## Task goal
Print out the records below with nothing altered.

Data excerpts:
*** Block opens ***
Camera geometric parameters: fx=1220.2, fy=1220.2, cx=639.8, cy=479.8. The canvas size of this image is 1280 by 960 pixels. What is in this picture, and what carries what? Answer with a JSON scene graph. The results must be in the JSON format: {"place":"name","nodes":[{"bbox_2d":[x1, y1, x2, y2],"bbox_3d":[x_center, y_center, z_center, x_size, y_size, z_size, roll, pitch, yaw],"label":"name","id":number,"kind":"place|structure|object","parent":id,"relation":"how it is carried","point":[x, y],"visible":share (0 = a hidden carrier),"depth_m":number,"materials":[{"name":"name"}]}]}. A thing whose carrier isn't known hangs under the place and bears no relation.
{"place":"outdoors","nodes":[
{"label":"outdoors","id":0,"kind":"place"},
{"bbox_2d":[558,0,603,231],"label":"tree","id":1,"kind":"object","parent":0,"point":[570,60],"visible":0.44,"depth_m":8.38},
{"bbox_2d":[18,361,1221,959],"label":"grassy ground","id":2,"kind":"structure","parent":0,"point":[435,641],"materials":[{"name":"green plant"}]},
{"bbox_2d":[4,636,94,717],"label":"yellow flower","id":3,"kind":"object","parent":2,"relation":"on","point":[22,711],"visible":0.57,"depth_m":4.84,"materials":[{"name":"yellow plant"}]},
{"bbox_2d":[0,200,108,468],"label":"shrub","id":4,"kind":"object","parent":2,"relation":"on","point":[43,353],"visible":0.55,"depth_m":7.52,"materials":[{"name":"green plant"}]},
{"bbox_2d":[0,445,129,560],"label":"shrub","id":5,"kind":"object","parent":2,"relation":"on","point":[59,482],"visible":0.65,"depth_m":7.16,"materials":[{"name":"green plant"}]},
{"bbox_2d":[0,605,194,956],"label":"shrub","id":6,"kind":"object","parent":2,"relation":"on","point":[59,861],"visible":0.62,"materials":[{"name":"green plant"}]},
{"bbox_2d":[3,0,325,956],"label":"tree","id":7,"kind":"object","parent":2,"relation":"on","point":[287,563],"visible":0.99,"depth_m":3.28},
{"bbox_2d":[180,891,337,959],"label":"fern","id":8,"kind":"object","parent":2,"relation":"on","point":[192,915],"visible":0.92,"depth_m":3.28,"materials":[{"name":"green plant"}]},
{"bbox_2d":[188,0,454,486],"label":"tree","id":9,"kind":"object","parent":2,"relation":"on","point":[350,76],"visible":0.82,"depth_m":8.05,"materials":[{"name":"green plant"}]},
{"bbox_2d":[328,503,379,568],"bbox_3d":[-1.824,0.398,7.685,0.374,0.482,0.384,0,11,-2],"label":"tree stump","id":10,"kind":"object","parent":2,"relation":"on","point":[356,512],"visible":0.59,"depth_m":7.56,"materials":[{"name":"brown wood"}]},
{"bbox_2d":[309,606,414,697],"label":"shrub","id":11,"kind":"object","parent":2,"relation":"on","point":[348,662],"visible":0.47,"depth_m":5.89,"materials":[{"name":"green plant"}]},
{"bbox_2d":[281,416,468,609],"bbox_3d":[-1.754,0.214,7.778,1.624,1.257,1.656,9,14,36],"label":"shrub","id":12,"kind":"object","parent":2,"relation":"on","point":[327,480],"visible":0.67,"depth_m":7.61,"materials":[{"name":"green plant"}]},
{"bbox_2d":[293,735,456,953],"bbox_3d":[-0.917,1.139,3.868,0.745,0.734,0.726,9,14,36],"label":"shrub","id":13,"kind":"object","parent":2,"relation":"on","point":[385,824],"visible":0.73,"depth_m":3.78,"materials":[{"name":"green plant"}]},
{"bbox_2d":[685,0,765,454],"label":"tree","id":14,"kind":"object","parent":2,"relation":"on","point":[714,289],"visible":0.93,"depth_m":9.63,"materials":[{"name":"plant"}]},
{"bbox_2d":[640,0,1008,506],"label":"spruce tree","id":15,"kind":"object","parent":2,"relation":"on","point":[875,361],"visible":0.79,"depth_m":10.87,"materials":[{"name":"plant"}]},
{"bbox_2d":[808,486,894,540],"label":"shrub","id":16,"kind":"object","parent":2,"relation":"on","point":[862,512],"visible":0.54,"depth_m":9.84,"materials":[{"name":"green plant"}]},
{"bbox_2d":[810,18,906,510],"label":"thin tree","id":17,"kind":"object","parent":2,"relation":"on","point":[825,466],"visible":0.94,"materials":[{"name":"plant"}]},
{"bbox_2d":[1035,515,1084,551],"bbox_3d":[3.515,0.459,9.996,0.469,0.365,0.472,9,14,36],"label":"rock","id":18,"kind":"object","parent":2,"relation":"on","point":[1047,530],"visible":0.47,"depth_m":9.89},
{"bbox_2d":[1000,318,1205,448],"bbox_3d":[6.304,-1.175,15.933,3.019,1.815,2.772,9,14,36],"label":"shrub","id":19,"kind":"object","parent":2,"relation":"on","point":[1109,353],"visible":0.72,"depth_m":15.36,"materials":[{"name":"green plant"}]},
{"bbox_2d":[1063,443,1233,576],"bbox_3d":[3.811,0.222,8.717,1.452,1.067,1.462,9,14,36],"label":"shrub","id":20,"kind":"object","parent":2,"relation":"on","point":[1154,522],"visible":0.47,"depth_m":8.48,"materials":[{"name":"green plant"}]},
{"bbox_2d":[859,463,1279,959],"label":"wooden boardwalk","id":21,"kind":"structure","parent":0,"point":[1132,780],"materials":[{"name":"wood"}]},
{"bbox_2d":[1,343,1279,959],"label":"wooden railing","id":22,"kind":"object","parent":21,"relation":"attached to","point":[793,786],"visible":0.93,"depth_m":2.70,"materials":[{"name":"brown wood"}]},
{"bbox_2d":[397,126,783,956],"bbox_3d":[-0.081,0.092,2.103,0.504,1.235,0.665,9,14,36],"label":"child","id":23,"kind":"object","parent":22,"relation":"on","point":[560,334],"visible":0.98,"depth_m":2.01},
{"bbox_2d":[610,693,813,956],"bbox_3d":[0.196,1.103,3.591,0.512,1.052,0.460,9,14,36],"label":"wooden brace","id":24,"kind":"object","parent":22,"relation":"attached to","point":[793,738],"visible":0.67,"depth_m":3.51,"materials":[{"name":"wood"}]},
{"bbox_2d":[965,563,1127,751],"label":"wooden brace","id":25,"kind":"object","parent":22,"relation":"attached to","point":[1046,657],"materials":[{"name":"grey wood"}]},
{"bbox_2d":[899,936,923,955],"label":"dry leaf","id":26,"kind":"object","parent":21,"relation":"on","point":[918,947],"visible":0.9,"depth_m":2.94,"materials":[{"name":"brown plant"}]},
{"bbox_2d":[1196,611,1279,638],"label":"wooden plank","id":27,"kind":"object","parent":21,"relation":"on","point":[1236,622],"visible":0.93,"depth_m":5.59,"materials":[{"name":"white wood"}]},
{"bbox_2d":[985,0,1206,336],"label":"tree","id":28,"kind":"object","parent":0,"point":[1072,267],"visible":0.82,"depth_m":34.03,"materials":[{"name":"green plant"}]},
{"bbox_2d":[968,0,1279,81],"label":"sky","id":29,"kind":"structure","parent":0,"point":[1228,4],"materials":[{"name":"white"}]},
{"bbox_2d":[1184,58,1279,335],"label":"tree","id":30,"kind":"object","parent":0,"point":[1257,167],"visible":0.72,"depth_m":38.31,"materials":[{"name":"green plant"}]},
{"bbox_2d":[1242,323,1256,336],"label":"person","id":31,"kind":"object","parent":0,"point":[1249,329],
*** Block closes ***
## Answer box
Camera geometric parameters: fx=1220.2, fy=1220.2, cx=639.8, cy=479.8. The canvas size of this image is 1280 by 960 pixels. What is in this picture, and what carries what? Answer with a JSON scene graph. The results must be in the JSON format: {"place":"name","nodes":[{"bbox_2d":[x1, y1, x2, y2],"bbox_3d":[x_center, y_center, z_center, x_size, y_size, z_size, roll, pitch, yaw],"label":"name","id":number,"kind":"place|structure|object","parent":id,"relation":"how it is carried","point":[x, y],"visible":share (0 = a hidden carrier),"depth_m":number,"materials":[{"name":"name"}]}]}. A thing whose carrier isn't known hangs under the place and bears no relation.
{"place":"outdoors","nodes":[
{"label":"outdoors","id":0,"kind":"place"},
{"bbox_2d":[558,0,603,231],"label":"tree","id":1,"kind":"object","parent":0,"point":[570,60],"visible":0.44,"depth_m":8.38},
{"bbox_2d":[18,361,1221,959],"label":"grassy ground","id":2,"kind":"structure","parent":0,"point":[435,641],"materials":[{"name":"green plant"}]},
{"bbox_2d":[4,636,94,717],"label":"yellow flower","id":3,"kind":"object","parent":2,"relation":"on","point":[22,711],"visible":0.57,"depth_m":4.84,"materials":[{"name":"yellow plant"}]},
{"bbox_2d":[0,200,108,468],"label":"shrub","id":4,"kind":"object","parent":2,"relation":"on","point":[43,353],"visible":0.55,"depth_m":7.52,"materials":[{"name":"green plant"}]},
{"bbox_2d":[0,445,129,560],"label":"shrub","id":5,"kind":"object","parent":2,"relation":"on","point":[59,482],"visible":0.65,"depth_m":7.16,"materials":[{"name":"green plant"}]},
{"bbox_2d":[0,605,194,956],"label":"shrub","id":6,"kind":"object","parent":2,"relation":"on","point":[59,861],"visible":0.62,"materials":[{"name":"green plant"}]},
{"bbox_2d":[3,0,325,956],"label":"tree","id":7,"kind":"object","parent":2,"relation":"on","point":[287,563],"visible":0.99,"depth_m":3.28},
{"bbox_2d":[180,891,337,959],"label":"fern","id":8,"kind":"object","parent":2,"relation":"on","point":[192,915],"visible":0.92,"depth_m":3.28,"materials":[{"name":"green plant"}]},
{"bbox_2d":[188,0,454,486],"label":"tree","id":9,"kind":"object","parent":2,"relation":"on","point":[350,76],"visible":0.82,"depth_m":8.05,"materials":[{"name":"green plant"}]},
{"bbox_2d":[328,503,379,568],"bbox_3d":[-1.824,0.398,7.685,0.374,0.482,0.384,0,11,-2],"label":"tree stump","id":10,"kind":"object","parent":2,"relation":"on","point":[356,512],"visible":0.59,"depth_m":7.56,"materials":[{"name":"brown wood"}]},
{"bbox_2d":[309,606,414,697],"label":"shrub","id":11,"kind":"object","parent":2,"relation":"on","point":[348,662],"visible":0.47,"depth_m":5.89,"materials":[{"name":"green plant"}]},
{"bbox_2d":[281,416,468,609],"bbox_3d":[-1.754,0.214,7.778,1.624,1.257,1.656,9,14,36],"label":"shrub","id":12,"kind":"object","parent":2,"relation":"on","point":[327,480],"visible":0.67,"depth_m":7.61,"materials":[{"name":"green plant"}]},
{"bbox_2d":[293,735,456,953],"bbox_3d":[-0.917,1.139,3.868,0.745,0.734,0.726,9,14,36],"label":"shrub","id":13,"kind":"object","parent":2,"relation":"on","point":[385,824],"visible":0.73,"depth_m":3.78,"materials":[{"name":"green plant"}]},
{"bbox_2d":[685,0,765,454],"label":"tree","id":14,"kind":"object","parent":2,"relation":"on","point":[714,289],"visible":0.93,"depth_m":9.63,"materials":[{"name":"plant"}]},
{"bbox_2d":[640,0,1008,506],"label":"spruce tree","id":15,"kind":"object","parent":2,"relation":"on","point":[875,361],"visible":0.79,"depth_m":10.87,"materials":[{"name":"plant"}]},
{"bbox_2d":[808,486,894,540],"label":"shrub","id":16,"kind":"object","parent":2,"relation":"on","point":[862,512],"visible":0.54,"depth_m":9.84,"materials":[{"name":"green plant"}]},
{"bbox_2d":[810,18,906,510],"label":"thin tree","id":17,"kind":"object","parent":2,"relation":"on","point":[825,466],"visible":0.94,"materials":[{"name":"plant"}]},
{"bbox_2d":[1035,515,1084,551],"bbox_3d":[3.515,0.459,9.996,0.469,0.365,0.472,9,14,36],"label":"rock","id":18,"kind":"object","parent":2,"relation":"on","point":[1047,530],"visible":0.47,"depth_m":9.89},
{"bbox_2d":[1000,318,1205,448],"bbox_3d":[6.304,-1.175,15.933,3.019,1.815,2.772,9,14,36],"label":"shrub","id":19,"kind":"object","parent":2,"relation":"on","point":[1109,353],"visible":0.72,"depth_m":15.36,"materials":[{"name":"green plant"}]},
{"bbox_2d":[1063,443,1233,576],"bbox_3d":[3.811,0.222,8.717,1.452,1.067,1.462,9,14,36],"label":"shrub","id":20,"kind":"object","parent":2,"relation":"on","point":[1154,522],"visible":0.47,"depth_m":8.48,"materials":[{"name":"green plant"}]},
{"bbox_2d":[859,463,1279,959],"label":"wooden boardwalk","id":21,"kind":"structure","parent":0,"point":[1132,780],"materials":[{"name":"wood"}]},
{"bbox_2d":[1,343,1279,959],"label":"wooden railing","id":22,"kind":"object","parent":21,"relation":"attached to","point":[793,786],"visible":0.93,"depth_m":2.70,"materials":[{"name":"brown wood"}]},
{"bbox_2d":[397,126,783,956],"bbox_3d":[-0.081,0.092,2.103,0.504,1.235,0.665,9,14,36],"label":"child","id":23,"kind":"object","parent":22,"relation":"on","point":[560,334],"visible":0.98,"depth_m":2.01},
{"bbox_2d":[610,693,813,956],"bbox_3d":[0.196,1.103,3.591,0.512,1.052,0.460,9,14,36],"label":"wooden brace","id":24,"kind":"object","parent":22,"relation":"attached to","point":[793,738],"visible":0.67,"depth_m":3.51,"materials":[{"name":"wood"}]},
{"bbox_2d":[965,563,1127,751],"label":"wooden brace","id":25,"kind":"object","parent":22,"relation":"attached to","point":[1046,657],"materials":[{"name":"grey wood"}]},
{"bbox_2d":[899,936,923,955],"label":"dry leaf","id":26,"kind":"object","parent":21,"relation":"on","point":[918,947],"visible":0.9,"depth_m":2.94,"materials":[{"name":"brown plant"}]},
{"bbox_2d":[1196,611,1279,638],"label":"wooden plank","id":27,"kind":"object","parent":21,"relation":"on","point":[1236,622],"visible":0.93,"depth_m":5.59,"materials":[{"name":"white wood"}]},
{"bbox_2d":[985,0,1206,336],"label":"tree","id":28,"kind":"object","parent":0,"point":[1072,267],"visible":0.82,"depth_m":34.03,"materials":[{"name":"green plant"}]},
{"bbox_2d":[968,0,1279,81],"label":"sky","id":29,"kind":"structure","parent":0,"point":[1228,4],"materials":[{"name":"white"}]},
{"bbox_2d":[1184,58,1279,335],"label":"tree","id":30,"kind":"object","parent":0,"point":[1257,167],"visible":0.72,"depth_m":38.31,"materials":[{"name":"green plant"}]},
{"bbox_2d":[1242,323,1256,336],"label":"person","id":31,"kind":"object","parent":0,"point":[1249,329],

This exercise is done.